─── Input records

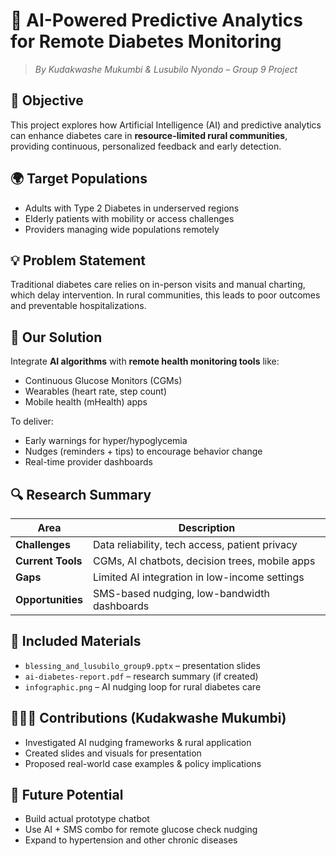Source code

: # 🤖 AI-Powered Predictive Analytics for Remote Diabetes Monitoring

> *By Kudakwashe Mukumbi & Lusubilo Nyondo – Group 9 Project*

## 📌 Objective
This project explores how Artificial Intelligence (AI) and predictive analytics can enhance diabetes care in **resource-limited rural communities**, providing continuous, personalized feedback and early detection.

## 🌍 Target Populations
- Adults with Type 2 Diabetes in underserved regions
- Elderly patients with mobility or access challenges
- Providers managing wide populations remotely

## 💡 Problem Statement
Traditional diabetes care relies on in-person visits and manual charting, which delay intervention. In rural communities, this leads to poor outcomes and preventable hospitalizations.

## 🧠 Our Solution
Integrate **AI algorithms** with **remote health monitoring tools** like:
- Continuous Glucose Monitors (CGMs)
- Wearables (heart rate, step count)
- Mobile health (mHealth) apps

To deliver:
- Early warnings for hyper/hypoglycemia
- Nudges (reminders + tips) to encourage behavior change
- Real-time provider dashboards

## 🔍 Research Summary
| Area                          | Description                                       |
|-------------------------------|---------------------------------------------------|
| **Challenges**                | Data reliability, tech access, patient privacy    |
| **Current Tools**             | CGMs, AI chatbots, decision trees, mobile apps    |
| **Gaps**                      | Limited AI integration in low-income settings     |
| **Opportunities**            | SMS-based nudging, low-bandwidth dashboards       |

## 📂 Included Materials
- `blessing_and_lusubilo_group9.pptx` – presentation slides
- `ai-diabetes-report.pdf` – research summary (if created)
- `infographic.png` – AI nudging loop for rural diabetes care

## 👩🏽‍💻 Contributions (Kudakwashe Mukumbi)
- Investigated AI nudging frameworks & rural application
- Created slides and visuals for presentation
- Proposed real-world case examples & policy implications

## 🚀 Future Potential
- Build actual prototype chatbot
- Use AI + SMS combo for remote glucose check nudging
- Expand to hypertension and other chronic diseases

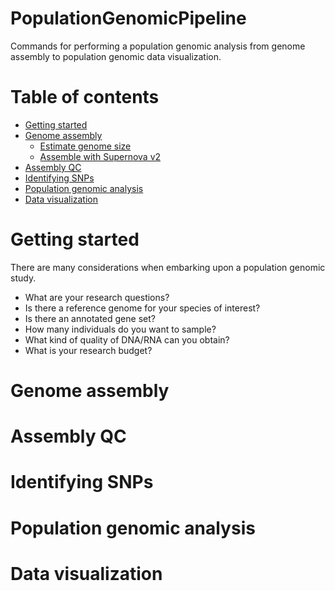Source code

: # PopulationGenomicPipeline
Commands for performing a population genomic analysis from genome assembly to population genomic data visualization.

Table of contents
=================

- [Getting started](#getting-started)
- [Genome assembly](#genome-assembly)
  * [Estimate genome size](#estimate-genome-size)
  * [Assemble with Supernova v2](#assemble-with-supernova)
- [Assembly QC](#assembly-qc)
- [Identifying SNPs](#identifying-snps)
- [Population genomic analysis](#population-genomic-analysis)
- [Data visualization](#data-visualization)

Getting started
===============

There are many considerations when embarking upon a population genomic study. 

* What are your research questions?
* Is there a reference genome for your species of interest?
* Is there an annotated gene set?
* How many individuals do you want to sample?
* What kind of quality of DNA/RNA can you obtain?
* What is your research budget?

Genome assembly
===============

Assembly QC
===========

Identifying SNPs
================

Population genomic analysis
===========================

Data visualization
==================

──────

**Problem statement**
Looking at the entries, how many lines contain the string "your"? The answer is that number alone.

**Task answer**
3